→ WHAT TO DO:
Find the line containing "Figure 10. Normalized" in the records below. Copy exactly that line and each one after it, ending at the line containing "Table 2. The operation → on X .", and nothing more.
(Beginning of SOURCE RECORDS)
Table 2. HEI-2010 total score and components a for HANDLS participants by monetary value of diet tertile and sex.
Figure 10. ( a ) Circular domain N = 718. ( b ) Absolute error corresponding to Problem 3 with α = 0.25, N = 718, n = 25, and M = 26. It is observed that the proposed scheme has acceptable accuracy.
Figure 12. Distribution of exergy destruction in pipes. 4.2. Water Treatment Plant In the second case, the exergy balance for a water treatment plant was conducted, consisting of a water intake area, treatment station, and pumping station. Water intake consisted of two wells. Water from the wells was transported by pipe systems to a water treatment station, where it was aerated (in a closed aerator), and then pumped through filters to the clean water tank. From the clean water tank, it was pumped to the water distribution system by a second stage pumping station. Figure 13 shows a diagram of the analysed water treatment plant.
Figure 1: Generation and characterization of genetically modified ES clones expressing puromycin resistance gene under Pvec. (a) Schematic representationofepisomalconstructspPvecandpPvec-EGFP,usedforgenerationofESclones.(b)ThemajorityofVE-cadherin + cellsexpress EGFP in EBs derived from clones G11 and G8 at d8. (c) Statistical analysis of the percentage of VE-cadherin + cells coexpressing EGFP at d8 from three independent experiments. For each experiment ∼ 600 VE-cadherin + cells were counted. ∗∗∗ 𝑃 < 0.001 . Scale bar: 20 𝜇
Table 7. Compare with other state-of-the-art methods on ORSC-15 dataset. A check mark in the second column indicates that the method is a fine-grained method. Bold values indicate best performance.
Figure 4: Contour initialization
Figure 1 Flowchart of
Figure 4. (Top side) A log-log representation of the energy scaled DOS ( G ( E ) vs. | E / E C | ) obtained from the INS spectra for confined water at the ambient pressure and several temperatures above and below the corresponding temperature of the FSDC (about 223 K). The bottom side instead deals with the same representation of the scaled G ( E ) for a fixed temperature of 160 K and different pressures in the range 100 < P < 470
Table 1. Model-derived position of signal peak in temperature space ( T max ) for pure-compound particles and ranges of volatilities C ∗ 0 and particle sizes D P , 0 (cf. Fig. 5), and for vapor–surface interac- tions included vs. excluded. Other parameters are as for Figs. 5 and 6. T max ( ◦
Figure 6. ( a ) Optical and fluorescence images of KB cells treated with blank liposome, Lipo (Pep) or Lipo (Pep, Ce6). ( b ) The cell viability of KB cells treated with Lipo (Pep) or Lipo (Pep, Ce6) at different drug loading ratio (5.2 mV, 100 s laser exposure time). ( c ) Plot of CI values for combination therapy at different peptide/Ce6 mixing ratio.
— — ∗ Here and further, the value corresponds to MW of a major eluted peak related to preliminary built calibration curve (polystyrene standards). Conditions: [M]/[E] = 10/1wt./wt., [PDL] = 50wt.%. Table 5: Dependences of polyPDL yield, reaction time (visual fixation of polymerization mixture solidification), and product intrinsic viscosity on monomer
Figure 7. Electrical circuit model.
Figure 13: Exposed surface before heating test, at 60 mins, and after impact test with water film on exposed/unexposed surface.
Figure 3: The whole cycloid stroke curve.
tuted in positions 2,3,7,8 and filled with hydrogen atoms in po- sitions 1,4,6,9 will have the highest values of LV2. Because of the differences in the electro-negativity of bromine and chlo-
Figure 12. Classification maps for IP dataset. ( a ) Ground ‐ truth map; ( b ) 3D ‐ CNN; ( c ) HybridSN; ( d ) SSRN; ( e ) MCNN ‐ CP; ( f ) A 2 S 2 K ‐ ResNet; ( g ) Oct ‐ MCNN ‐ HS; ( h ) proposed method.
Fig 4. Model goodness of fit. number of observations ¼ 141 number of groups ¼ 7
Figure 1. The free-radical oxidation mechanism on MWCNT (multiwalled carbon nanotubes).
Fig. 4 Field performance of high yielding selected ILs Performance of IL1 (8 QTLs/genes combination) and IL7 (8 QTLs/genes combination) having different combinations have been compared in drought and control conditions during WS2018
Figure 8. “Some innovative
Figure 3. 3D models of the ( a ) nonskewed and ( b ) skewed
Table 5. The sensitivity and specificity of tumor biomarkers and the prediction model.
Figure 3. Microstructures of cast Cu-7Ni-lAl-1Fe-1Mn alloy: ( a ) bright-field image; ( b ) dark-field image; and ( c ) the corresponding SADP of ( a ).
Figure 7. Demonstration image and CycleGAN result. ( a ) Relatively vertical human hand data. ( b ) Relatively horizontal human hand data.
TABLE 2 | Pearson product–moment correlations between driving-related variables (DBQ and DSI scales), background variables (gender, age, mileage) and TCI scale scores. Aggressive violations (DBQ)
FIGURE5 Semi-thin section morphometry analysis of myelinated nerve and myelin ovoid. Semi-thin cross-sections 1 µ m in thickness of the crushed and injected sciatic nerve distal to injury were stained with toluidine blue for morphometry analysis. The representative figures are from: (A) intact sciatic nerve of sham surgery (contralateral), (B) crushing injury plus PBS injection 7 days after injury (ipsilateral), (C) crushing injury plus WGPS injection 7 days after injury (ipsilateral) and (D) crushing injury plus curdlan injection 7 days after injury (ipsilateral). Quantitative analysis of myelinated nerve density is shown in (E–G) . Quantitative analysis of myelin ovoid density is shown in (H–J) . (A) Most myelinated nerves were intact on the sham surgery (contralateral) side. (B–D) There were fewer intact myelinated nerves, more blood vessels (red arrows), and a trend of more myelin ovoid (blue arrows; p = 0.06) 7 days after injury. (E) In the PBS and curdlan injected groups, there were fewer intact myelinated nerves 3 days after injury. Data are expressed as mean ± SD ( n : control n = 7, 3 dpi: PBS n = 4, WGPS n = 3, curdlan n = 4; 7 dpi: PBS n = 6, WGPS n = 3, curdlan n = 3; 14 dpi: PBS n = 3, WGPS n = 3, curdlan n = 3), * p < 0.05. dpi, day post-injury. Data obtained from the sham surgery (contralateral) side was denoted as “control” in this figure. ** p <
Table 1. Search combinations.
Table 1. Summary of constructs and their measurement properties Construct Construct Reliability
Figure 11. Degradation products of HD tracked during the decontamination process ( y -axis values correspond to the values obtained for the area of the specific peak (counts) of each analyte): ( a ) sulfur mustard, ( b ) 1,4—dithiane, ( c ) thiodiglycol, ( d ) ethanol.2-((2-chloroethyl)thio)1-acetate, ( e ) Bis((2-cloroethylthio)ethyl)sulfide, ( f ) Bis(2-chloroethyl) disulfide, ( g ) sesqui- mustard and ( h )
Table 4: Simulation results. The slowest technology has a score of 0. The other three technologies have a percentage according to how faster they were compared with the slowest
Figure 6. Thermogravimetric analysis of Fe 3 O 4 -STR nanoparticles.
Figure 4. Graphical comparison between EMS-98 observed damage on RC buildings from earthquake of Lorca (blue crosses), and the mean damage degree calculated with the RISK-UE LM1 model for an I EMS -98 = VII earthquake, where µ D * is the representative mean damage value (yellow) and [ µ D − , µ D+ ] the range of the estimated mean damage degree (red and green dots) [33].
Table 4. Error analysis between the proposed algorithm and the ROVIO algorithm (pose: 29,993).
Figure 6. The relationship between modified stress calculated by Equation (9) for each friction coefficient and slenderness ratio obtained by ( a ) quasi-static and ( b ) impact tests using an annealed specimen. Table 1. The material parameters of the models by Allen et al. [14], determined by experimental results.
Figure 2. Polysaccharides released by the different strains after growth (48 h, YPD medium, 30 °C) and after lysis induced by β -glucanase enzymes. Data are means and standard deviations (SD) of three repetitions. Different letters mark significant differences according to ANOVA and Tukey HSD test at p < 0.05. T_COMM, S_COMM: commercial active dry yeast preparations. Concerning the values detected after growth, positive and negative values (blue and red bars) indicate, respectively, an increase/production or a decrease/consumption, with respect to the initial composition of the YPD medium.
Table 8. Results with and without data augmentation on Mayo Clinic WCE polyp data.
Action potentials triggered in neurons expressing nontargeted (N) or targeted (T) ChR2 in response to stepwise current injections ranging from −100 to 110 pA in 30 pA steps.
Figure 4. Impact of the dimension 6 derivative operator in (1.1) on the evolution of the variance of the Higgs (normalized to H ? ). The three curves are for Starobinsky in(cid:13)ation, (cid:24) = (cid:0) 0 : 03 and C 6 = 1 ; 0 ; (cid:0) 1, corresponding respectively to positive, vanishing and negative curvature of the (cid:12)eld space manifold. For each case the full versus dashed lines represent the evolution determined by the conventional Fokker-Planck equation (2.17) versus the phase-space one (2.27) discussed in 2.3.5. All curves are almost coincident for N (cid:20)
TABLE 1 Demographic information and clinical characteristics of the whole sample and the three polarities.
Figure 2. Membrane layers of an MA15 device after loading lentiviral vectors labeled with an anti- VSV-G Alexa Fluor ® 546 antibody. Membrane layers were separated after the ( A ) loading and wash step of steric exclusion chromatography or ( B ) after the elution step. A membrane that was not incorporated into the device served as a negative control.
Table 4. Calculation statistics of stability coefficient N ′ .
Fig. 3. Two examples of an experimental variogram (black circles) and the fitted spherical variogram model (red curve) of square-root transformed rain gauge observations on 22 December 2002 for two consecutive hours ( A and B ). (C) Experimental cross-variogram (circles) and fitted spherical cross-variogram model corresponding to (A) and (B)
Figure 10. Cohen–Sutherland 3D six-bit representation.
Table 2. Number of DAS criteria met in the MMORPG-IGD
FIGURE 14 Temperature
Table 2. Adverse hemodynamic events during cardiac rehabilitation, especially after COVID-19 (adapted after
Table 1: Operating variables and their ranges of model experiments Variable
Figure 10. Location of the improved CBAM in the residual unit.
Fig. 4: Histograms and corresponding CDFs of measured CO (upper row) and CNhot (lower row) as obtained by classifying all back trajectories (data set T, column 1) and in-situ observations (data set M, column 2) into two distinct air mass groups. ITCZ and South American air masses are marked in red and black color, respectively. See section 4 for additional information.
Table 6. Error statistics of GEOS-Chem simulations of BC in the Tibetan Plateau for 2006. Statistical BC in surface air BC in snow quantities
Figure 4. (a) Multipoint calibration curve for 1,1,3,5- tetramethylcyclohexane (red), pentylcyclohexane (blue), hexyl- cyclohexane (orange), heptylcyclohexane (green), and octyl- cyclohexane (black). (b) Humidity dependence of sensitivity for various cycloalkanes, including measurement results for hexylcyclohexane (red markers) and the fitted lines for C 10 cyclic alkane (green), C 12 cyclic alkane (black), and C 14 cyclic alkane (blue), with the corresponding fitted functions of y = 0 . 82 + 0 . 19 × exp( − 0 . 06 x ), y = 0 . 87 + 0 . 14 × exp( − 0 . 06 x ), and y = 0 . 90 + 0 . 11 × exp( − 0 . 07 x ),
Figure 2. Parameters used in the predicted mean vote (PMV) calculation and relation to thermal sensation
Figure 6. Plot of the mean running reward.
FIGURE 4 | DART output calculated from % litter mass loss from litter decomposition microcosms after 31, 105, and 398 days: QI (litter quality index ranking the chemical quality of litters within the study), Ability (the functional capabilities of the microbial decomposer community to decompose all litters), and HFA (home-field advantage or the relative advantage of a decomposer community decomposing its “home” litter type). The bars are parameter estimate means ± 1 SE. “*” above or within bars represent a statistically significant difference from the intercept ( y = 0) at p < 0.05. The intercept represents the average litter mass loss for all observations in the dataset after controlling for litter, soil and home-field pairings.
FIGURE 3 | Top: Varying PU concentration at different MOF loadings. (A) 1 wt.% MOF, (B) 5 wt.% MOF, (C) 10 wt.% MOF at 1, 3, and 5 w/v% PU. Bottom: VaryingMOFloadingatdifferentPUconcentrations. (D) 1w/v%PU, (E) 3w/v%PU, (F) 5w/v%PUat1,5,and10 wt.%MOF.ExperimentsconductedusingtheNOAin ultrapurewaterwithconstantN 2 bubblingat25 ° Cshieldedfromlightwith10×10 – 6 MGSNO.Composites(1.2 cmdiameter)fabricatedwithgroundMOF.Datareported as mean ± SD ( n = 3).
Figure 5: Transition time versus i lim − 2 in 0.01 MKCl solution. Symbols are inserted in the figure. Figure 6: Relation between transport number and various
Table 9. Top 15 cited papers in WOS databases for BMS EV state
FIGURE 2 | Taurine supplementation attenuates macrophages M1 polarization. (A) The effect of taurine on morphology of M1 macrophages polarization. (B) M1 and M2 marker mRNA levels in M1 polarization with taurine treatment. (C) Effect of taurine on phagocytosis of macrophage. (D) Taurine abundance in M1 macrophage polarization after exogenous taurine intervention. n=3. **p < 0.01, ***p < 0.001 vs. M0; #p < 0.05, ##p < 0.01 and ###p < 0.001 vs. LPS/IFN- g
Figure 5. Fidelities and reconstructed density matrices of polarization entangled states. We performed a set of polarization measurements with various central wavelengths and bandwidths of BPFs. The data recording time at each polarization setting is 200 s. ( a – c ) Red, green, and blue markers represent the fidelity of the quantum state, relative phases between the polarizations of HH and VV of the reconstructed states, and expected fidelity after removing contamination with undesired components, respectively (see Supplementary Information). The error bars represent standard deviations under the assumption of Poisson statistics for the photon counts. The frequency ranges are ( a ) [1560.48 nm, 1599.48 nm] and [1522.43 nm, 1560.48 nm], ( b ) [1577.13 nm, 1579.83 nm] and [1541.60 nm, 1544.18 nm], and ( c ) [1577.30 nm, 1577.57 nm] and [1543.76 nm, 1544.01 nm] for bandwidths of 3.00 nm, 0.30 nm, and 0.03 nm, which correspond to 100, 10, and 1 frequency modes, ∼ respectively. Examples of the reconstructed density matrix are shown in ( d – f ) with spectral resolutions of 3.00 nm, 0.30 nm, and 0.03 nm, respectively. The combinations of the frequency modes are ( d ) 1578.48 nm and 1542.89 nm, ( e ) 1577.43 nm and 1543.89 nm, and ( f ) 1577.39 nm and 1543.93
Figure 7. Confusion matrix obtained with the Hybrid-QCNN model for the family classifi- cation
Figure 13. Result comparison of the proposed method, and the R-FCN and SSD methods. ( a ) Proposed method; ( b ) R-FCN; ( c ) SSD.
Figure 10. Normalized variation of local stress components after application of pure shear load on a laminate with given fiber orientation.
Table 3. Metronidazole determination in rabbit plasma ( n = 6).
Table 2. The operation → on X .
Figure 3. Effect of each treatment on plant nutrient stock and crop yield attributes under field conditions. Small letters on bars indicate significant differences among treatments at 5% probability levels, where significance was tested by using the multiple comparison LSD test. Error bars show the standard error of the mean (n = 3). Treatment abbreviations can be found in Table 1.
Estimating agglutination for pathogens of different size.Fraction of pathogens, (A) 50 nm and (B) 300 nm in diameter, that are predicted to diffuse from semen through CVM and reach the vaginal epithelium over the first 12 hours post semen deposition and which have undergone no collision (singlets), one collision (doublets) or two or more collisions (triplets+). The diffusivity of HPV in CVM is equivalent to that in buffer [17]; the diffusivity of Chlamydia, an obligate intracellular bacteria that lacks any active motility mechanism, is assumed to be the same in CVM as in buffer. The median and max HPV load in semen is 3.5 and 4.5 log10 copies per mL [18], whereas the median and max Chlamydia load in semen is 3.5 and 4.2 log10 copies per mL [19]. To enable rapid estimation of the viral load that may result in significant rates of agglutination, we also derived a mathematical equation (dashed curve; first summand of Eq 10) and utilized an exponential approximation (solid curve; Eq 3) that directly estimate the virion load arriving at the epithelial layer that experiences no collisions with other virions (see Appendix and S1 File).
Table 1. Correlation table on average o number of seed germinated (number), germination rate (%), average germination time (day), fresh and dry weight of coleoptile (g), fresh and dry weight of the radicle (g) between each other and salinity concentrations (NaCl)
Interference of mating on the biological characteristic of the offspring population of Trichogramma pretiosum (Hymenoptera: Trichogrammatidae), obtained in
(End of SOURCE RECORDS)
→ OUTPUT:
Figure 10. Normalized variation of local stress components after application of pure shear load on a laminate with given fiber orientation.
Table 3. Metronidazole determination in rabbit plasma ( n = 6).
Table 2. The operation → on X .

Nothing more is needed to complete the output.